Minister of Water Affairs and Forestry
- In office 22 May 2006 – 10 May 2009
- President: Thabo Mbeki Kgalema Motlanthe
- Preceded by: Buyelwa Sonjica
- Succeeded by: Buyelwa Sonjica

Minister of Minerals and Energy
- In office 22 June 2005 – 22 May 2006
- President: Thabo Mbeki
- Preceded by: Phumzile Mlambo-Ngcuka
- Succeeded by: Buyelwa Sonjica

Personal details
- Born: 29 July 1957 (age 68) Vryburg, Northern Cape Union of South Africa
- Party: African National Congress
- Profession: Attorney

= Lindiwe Hendricks =

South African politician

Lindiwe Benedicta Hendricks (born 29 July 1957 in Vryburg, Northern Cape), formerly known as Lindiwe Ngwane, is a South African politician and a member of the National Assembly. She served as Minister of Water Affairs and Forestry in the Department of Water Affairs and Forestry from 22 May 2006 to 10 May 2009.
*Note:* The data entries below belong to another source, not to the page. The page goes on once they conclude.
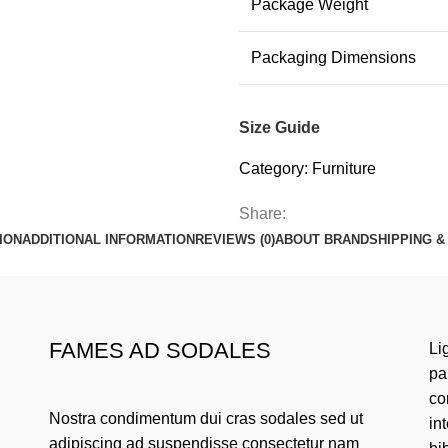
Package Weight
Packaging Dimensions
Size Guide
Category:
Furniture
Share:
ION
ADDITIONAL INFORMATION
REVIEWS (0)
ABOUT BRAND
SHIPPING &
FAMES AD SODALES
Li
pa
co
Nostra condimentum dui cras sodales sed ut
in
adipiscing ad suspendisse consectetur nam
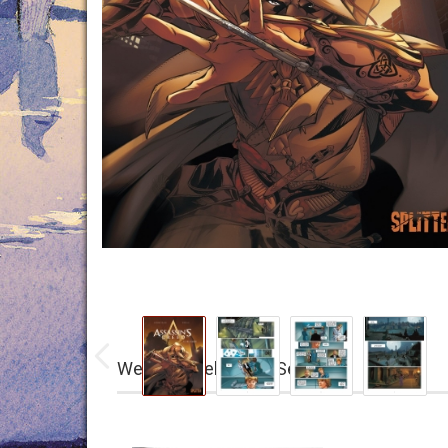
Weitere Titel dieser Serie:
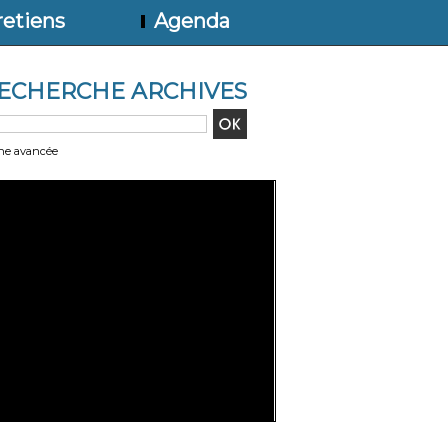
etiens
Agenda
ECHERCHE ARCHIVES
he avancée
She previously served as Minister of Minerals and Energy from 2005 to 2006, and Deputy Minister of Trade and Industry from 1999 to 2005. She was a partner of Ngwane & Ngwane Attorneys, a law firm based in Durban, from 1986 to 1988, and was an attorney at the Supreme Court from 1995 to 1999.